Doing the finish well is slow and tedious. Doing a finish very well takes experience.

You need to remove bubbles and rough spots between each coat. 220 grit sand paper is good. If you don't like that, then you can also use fine steel wool. If you want an extremely fine finish, then you can use very fine steel wool with oil. I think that is linseed oil. I'm not sure, as this isn't something I've done. My father did the best-looking finish I've ever seen and he said it was polished off with steel wool and oil. I might inherit those shelves some day, but I'll probably never come up with the patience to took to make them.


Roger Miller


----------



## kherman (Apr 7, 2003)

Roger,

Those are great recomendations! All logical, but need to be pointed out.

Thanks,
Karl

------------------------------
Karl's Parts And Construction Journal


----------



## EDGE (Feb 28, 2004)

Karl, any update with the DIY stand/canopy? I wouldnt mine seeing how it is turning out.

72 Gal, 3 WPG PC 10 hour, pressurize co2 /w controller 2 bps, Fluval 404, ph 6.7
A Canadian's Plant Traders website


----------



## kherman (Apr 7, 2003)

I'm as anxious as everyone else. Unfortunately I still have to lay the floor in the basement. I expect to do that within 3 weeks. Once it is laid, I'll be setting up the tank/stand. Putting all the trim on and plumbing the filtration into the system. I'll also be doing the lighting at that time. CO2 also...
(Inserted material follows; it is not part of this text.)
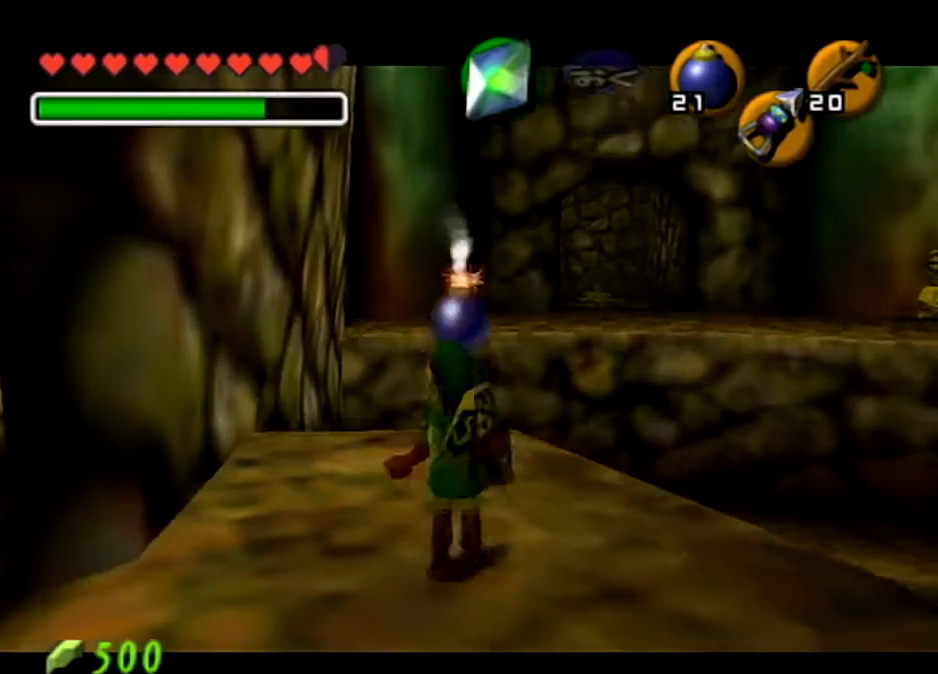
{"buttons": [], "left_stick": "down-left", "right_stick": "center"}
The latest pictures that I have posted are still the latest, unfortunately









Karl



> quote:
> 
> Originally posted by EDGE:
> Karl, any update with the DIY stand/canopy? I wouldnt mind seeing how it is turning out.
> ...


------------------------------
Karl's Parts And Construction Journal


----------



## kherman (Apr 7, 2003)

Just want to ive a heads up. I'm moving into my new house on Wednesday. I'm moving the tank/stand/canopy in on Sunday (Sept, 21, 2003). I will begin final plumbing at that time. Expect to see pics several days later.
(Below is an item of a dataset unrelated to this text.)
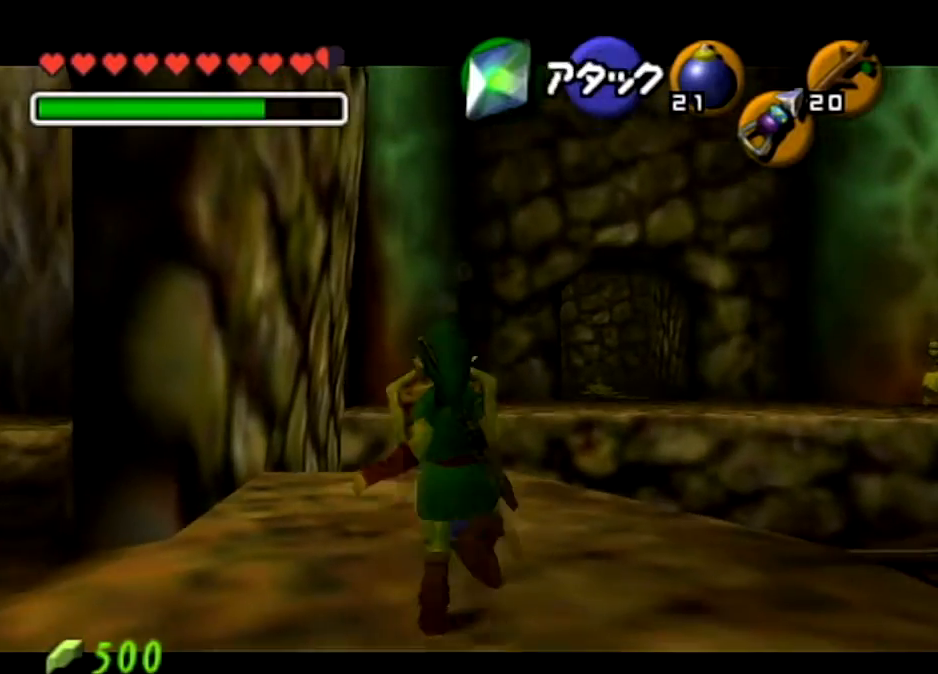
{"buttons": ["L1", "R1"], "left_stick": "down-left", "right_stick": "center", "events": [[334, "R1", "down"], [500, "L1", "down"]]}
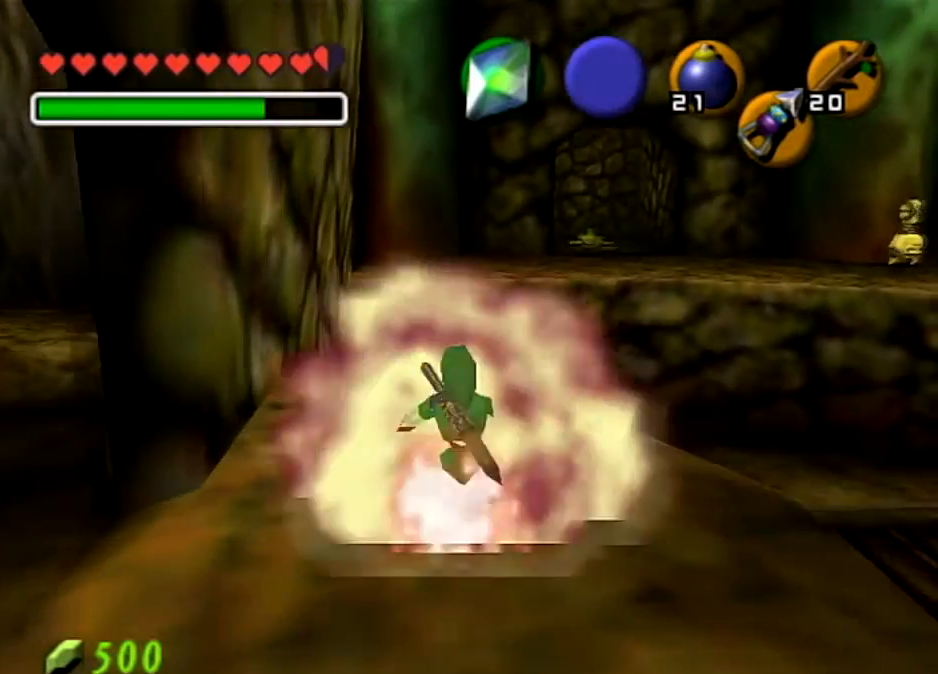
{"buttons": [], "left_stick": "down", "right_stick": "center", "events": [[34, "R1", "up"], [401, "L1", "up"], [401, "left_stick", "center"], [501, "left_stick", "down"]]}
I will also be moving my DIY reactor thread into this thread. I am going to basically make this my construction thread, regardless of what the individual pieces are. That way, newbies can see the whole process from start to finish (for the most part) and understand that this isn't a project to be intimidated by.

got to go out to dinner,
Karl

------------------------------
Karl's Parts And Construction Journal


----------



## kherman (Apr 7, 2003)

With a little luck, I'll have some pics up in several days. My PC at home isn't set up yet.
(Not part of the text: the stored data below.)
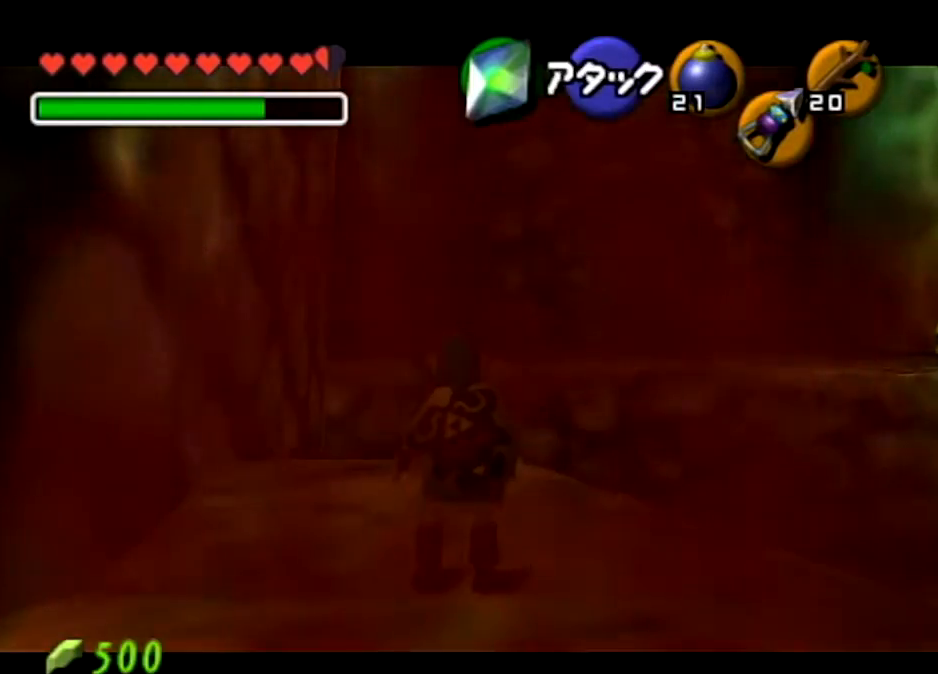
{"buttons": [], "left_stick": "center", "right_stick": "center", "events": [[67, "Y", "down"], [200, "Y", "up"], [334, "left_stick", "up"], [500, "left_stick", "center"]]}
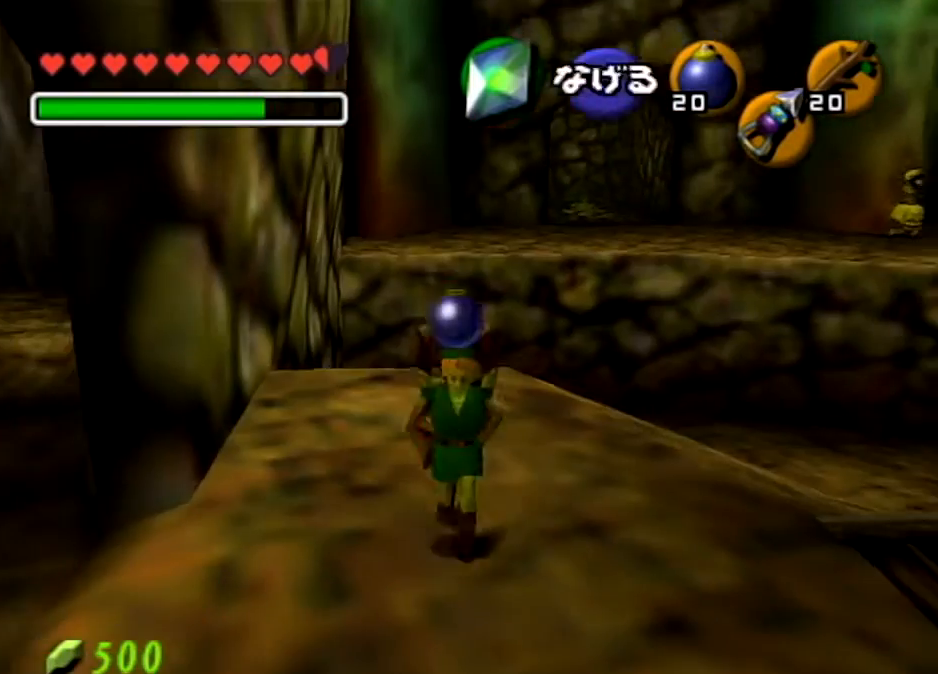
{"buttons": ["L1"], "left_stick": "left", "right_stick": "center", "events": [[34, "L1", "down"], [468, "left_stick", "left"]]}
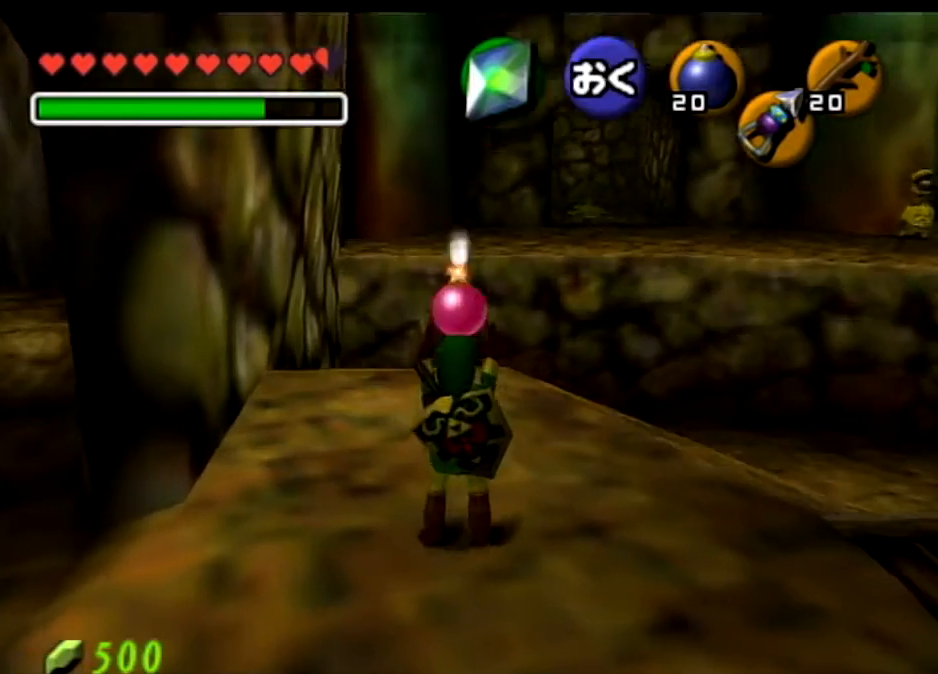
{"buttons": ["L1"], "left_stick": "center", "right_stick": "center", "events": [[300, "left_stick", "center"]]}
Anyways, I have everything setup and running. The aquarium is totaly filled. I'll go through the steps later when I get the pics up.

Everything is plumbed, but there are some headaches. The biggest one is leaks in the plumbing. 2 are minor ones that are VERY small. I think they are essentially fixed. Maybe the drip one drop of water every 10 minutes. No damage to the stand is going to occur from it anyways. I'll fix those down the road. The problem has to do with the unions and the threads on them. I might just get rid of the "problem unions" and replace them with barbs/flexible tubing. The lazy fix would be to set up some bowls. I'd probably have 16 oz of water per week from these two leaks. Very minor

LESSON LEARNED:
Don't use unions unless totally needed. Use barbs with flexible tubing. The biggest benefit is that the flexible tubing will have some "give".

The bad leak:
The thing I'm mad about though is my fireplug heater. As you may or may not know, I bought it used off of EBay. I now know why it was sold now. The person who I bought it from plumbed it improperly. They tried to cement the barbs into place. The problem is that the fireplug is designed with threaded fittings. So now I have threaded connection that is 100% cemented into place and ONE OF THE TWO CONNECTIONS LEAKS! This is the leak I'm concerned about. It's not the end of the world, but now I have to fix it now. it's enough water that the stand will be damaged if not remedied. I figure I have to fix in within 2 weeks or simply toss the heater. Some plumbers goop should do the trick. I'll be doing this fix tonight.

500 watt Fireplug heater:
Even after using it only briefly. I will say this. It's temperature setting is DEAD ON ACCURATE! Is it worth $250 new? That's debatable. I will say that I will get a new one if I can't fix the plumbing on the used one. I think it is the perfect solution though over-priced. For $250, I can only assume that it's built to last.

What else. Got the lights on timers. They pull the tank temp up to 86 or so from 78. WOW! I have to get those cooling fans in place ASAP. I have the fans but lost hte transformer in the move







. It's got to be somewhere. I might temporarily reduce the timings for the lights until I get things set up properly. The blue lights look incredible! I have two 13 watt blues and I understand why people say to use only one. It simply looks better with one. Now it looks like there are two moons. This will be a fix down the road. To many other problems to fix first.

So, I now have my 125 up and running!

Aquascape thread to come soon. I'm in the process of sinking my driftwood right now. I do have some plants/fish in there though!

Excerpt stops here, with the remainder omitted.